The girls had arrived early enough to have dinner with us and had then gone off to Sally’s room to do whatever twelve-year-old girls do. Whatever it was, there was lots of shrieks and laughter. For a few hours, it was good to hear the house full of life, but I knew in my heart of hearts that I didn’t regret Sally being an only child.
I set out the snacks, loaded the movie and called the girls to come and take their seats just before turning off the lights.
The screen flickered to life, and the MGM lion roared onto the screen. Then, it began. The silence filled the room as the black and white images filled the screen. I stole a glance at the girls, and I could just make out their puzzled expressions.
The only objection came from Sally with a half-hearted, “Oh, Mum.”
I held my breath waiting for the outburst of three disappointed almost-teenage girls. But as I waited, nothing happened. Well, not nothing. The girls settled back and watched the movie with real delight. I doubted if they had ever heard of Abbot and Costello, let alone knew that they had met the Mummy. Before long, they were trying hard to suppress their laughter as it threatened to overwhelm them. There were shouts to the TV of “look behind you,” and then screams as the action produced a sudden fright.
As the titles rolled, cries of “play it again” filled the room. The night had been such a success, I was a little astounded. After dropping the girls off, Sally and I cleared away the remains of our night. Sally was animated, and when she turned to me and said, “Who would have thought you could pick such a great movie, Mum?” I finally let out the breath which I felt I had been holding all night. I knew I had made the right decision not to let her go out trick or treating, but next year might be a different matter.

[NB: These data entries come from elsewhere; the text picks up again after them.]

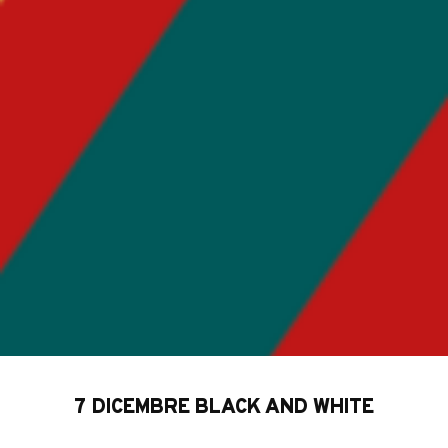
7 DICEMBRE BLACK AND WHITE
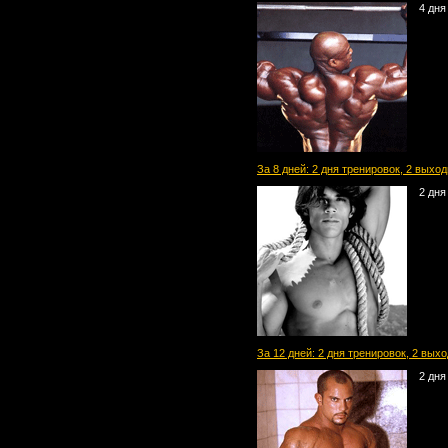
4 дня
За 8 дней: 2 дня тренировок, 2 выхо
2 дня
За 12 дней: 2 дня тренировок, 2 вых
2 дня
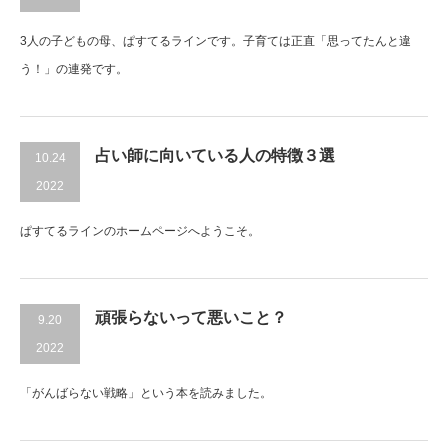
3人の子どもの母、ぱすてるラインです。子育ては正直「思ってたんと違
う！」の連発です。
占い師に向いている人の特徴３選
10.24
2022
ぱすてるラインのホームページへようこそ。
頑張らないって悪いこと？
9.20
2022
「がんばらない戦略」という本を読みました。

I waited until Sally was in bed before checking the doors and turning out the lights. Just as I turned out my bedroom light, Sally called down the hallway in a half-frightened voice, “Careful, Mum. There might be a Mummy in the wardrobe.” Then, she spoiled the effect by bursting into a fit of giggles.
We settled down for the night, and it occurred to me that we hadn’t had one knock on the door from children demanding lollies, so maybe the night was more hype than reality.